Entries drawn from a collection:
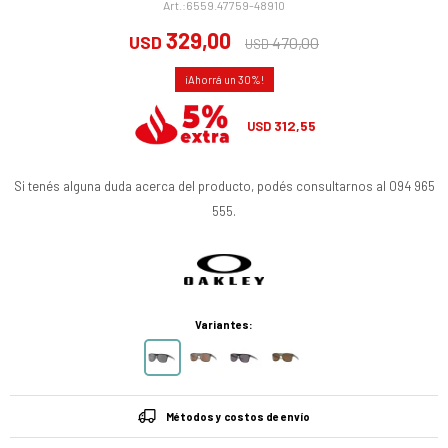
6559.47759-48910
329,00
USD
470,00
USD
30
312,55
USD
Si tenés alguna duda acerca del producto, podés consultarnos al 094 965
555.
Variantes:
Métodos y costos de envío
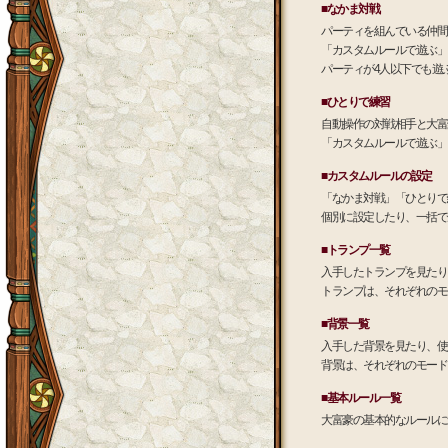
■なかま対戦
パーティを組んでいる仲間
「カスタムルールで遊ぶ」
パーティが4人以下でも遊
■ひとりで練習
自動操作の対戦相手と大富
「カスタムルールで遊ぶ」
■カスタムルールの設定
「なかま対戦」「ひとりで
個別に設定したり、一括で
■トランプ一覧
入手したトランプを見たり
トランプは、それぞれのモ
■背景一覧
入手した背景を見たり、使
背景は、それぞれのモード
■基本ルール一覧
大富豪の基本的なルールに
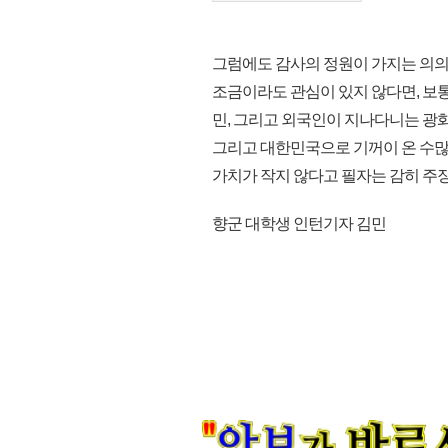
그럼에도 감사의 정원이 가지는 의의
조금이라도 관심이 있지 않다면, 보
민, 그리고 외국인이 지나다니는 광화문
그리고 대한민국으로 기꺼이 온 수많
가치가 작지 않다고 필자는 감히 주장한다
향군 대학생 인턴기자 김민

Your task =>
Write out all of the lines above again without any changes, and leave the pictures out.

Answer below =>
6559.47759-48910
329,00
USD
470,00
USD
30
312,55
USD
Si tenés alguna duda acerca del producto, podés consultarnos al 094 965
555.
Variantes:
Métodos y costos de envío
■なかま対戦
パーティを組んでいる仲間
「カスタムルールで遊ぶ」
パーティが4人以下でも遊
■ひとりで練習
自動操作の対戦相手と大富
「カスタムルールで遊ぶ」
■カスタムルールの設定
「なかま対戦」「ひとりで
個別に設定したり、一括で
■トランプ一覧
入手したトランプを見たり
トランプは、それぞれのモ
■背景一覧
入手した背景を見たり、使
背景は、それぞれのモード
■基本ルール一覧
大富豪の基本的なルールに
그럼에도 감사의 정원이 가지는 의의
조금이라도 관심이 있지 않다면, 보
민, 그리고 외국인이 지나다니는 광화문
그리고 대한민국으로 기꺼이 온 수많
가치가 작지 않다고 필자는 감히 주장한다
향군 대학생 인턴기자 김민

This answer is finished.